Le Conseil fédéral, le Tribunal fédéral et l’administration ignorent depuis des décennies la prééminence des lois suisses, a dénoncé l’ancien ministre de justice. Ils se servent même du droit international pour contourner la volonté populaire et museler les citoyens, à ses yeux. Aujourd’hui, la Suisse ne peut plus modifier sa constitution comme elle l’entend.

Initiatives contournées

«Notre régime d’Etat démocratique est miné et des initiatives populaires ne sont plus appliquées», critique l’UDC. En cause notamment, le traitement réservé à l’initiative du parti exigeant le renvoi des criminels étrangers. Le gouvernement refuse d’introduire le plein automatisme prévu au nom des droits de l’homme.

Autre projet resté en travers de la gorge des démocrates du centre, l’idée émise par le ministre des affaires étrangères Didier Burkhalter de laisser la Cour de justice européenne régler certains différends entre la Suisse et l’UE. Si on ne stoppe pas la tendance actuelle, la Suisse va se retrouver dans l’UE sans que le souverain n’ait eu son mot à dire, a averti Christoph Blocher.

L’UDC met également en cause la Cour européenne des droits de l’homme, l’ONU ou l’OCDE. La Suisse reprend des interdictions et des réglementations décrétées par des organisations internationales qui «n’ont souvent aucune légitimité démocratique».

Inverser la marche

Pour contrer cette tendance «néfaste», l’UDC veut restaurer la primauté de la constitution fédérale sur le droit international. Seule exception à ce principe, les règles impératives du droit international, a précisé la conseillère nationale Céline Amaudruz.

Les nouvelles lois devraient prévaloir sur les accords internationaux antérieurs. Ainsi, en cas de besoin, il faut renégocier les traités ou les résilier, a-t-elle expliqué. A l’inverse, les nouveaux accords internationaux primeraient sur des lois plus anciennes, pour autant qu’ils aient été soumis au référendum.

Avis divergents

L’UDC attend maintenant l’avis de ses sections cantonales avant de déterminer la suite des événements, à savoir le dépôt d’interventions parlementaires ou le lancement d’une initiative populaire. La question de savoir pourquoi l’initiative annoncée depuis des années n’était pas encore rédigée a suscité un certain embarras.

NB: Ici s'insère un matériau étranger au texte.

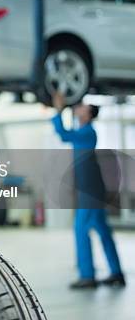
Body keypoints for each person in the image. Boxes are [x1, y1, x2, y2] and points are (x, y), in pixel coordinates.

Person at [51, 92, 125, 289]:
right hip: (91, 189)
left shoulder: (87, 132)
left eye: (82, 106)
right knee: (102, 230)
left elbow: (64, 134)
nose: (78, 107)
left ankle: (88, 276)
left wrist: (59, 109)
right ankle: (116, 272)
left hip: (90, 192)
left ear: (89, 113)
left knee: (81, 229)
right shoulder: (83, 130)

«Nous avons reconnu la problématique depuis des années», a assuré M. Blocher. Mais les avis divergent au sein du parti sur la manière de concrétiser la primauté du droit suisse. Certains souhaitent renoncer à la réserve en faveur du droit international impératif.

«Le risque que la Suisse réintroduise l’esclavage ou commette des actes de génocide» – interdits par les dispositions impératives du droit international – «est minime», a lancé le Zurichois. Plusieurs variantes sont en consultation pendant trois mois.